Joint Faculty of Science initiative kicks off with virtual workshop on Wednesday 8 July
29 June 2020
Established in 2019 at the Faculty of Science, the AI4Science Lab aims to solve scientific data problems with modern machine learning approaches. It sets out to discover patterns in data streams from experiments in a wide variety of scientific fields, ranging from ecology to molecular biology and from chemistry to astrophysics. The lab is a joint initiative of the institutes for astronomy (API), biology (IBED), chemistry (HIMS), informatics (IvI), life sciences (SILS) and physics (IoP), and it is connected to AMLAB, the Amsterdam Machine Learning Lab.
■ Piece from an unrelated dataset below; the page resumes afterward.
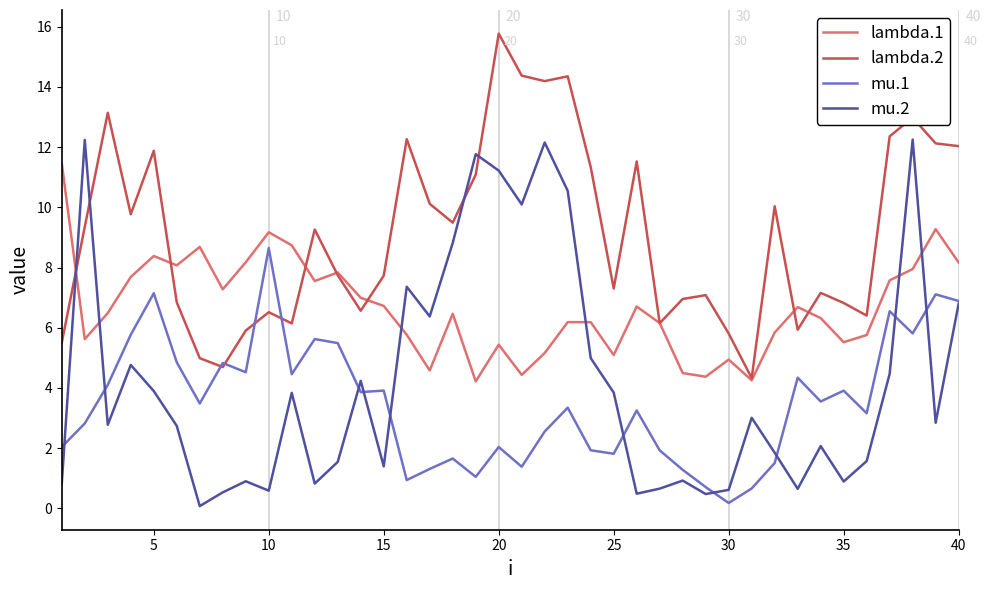

How many lines are shown in the chart?

4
Housed at the Informatics Institute (IvI), Dr Patrick Forré manages the lab on a day-to-day basis. Scientific director is Dr Bernd Ensing, associate professor of molecular simulation of materials and chemistry at the Van 't Hoff Institute for Molecular Sciences (HIMS).
To pursue this, the Lab has appointed five PhD students from different educational backgrounds on a range of interdisciplinary topics. Some of the students have a clear AI profile, while others are rooted in the traditional scientific disciplines.
All of them will develop and apply modern AI and Machine Learning techniques to tackle problems from completely different fields: predicting bird migration from radio data (Fiona Lippert, IBED), enhancing chemical discovery procedures (Jim Boelrijk, HIMS), interpreting signals from gravitational waves (Benjamin Miller, IoP), classifying space radio phenomena (David Ruhe, API) and unravelling causal relations in gene regulation networks (Teodora Pandeva, SILS).
At the virtual kick-off symposium on Wednesday 8 July, all five PhD students of the AI4Science Lab will briefly highlight the current state-of-the-art and their future perspective on using AI in their respective scientific domains. Adding to this, several invited speakers will talk about intriguing scientific challenges of combining artificial intelligence techniques with working at the forefronts of scientific fields such as systems biology, particle physics, molecular modelling, and astrophysics. Registration is free for everyone with an interest in current developments in artificial intelligence for the natural sciences. Ensing invites all FNWI scientists wondering how machine learning could help their research to present a poster with their work and seize the opportunity for discussions with computer scientists.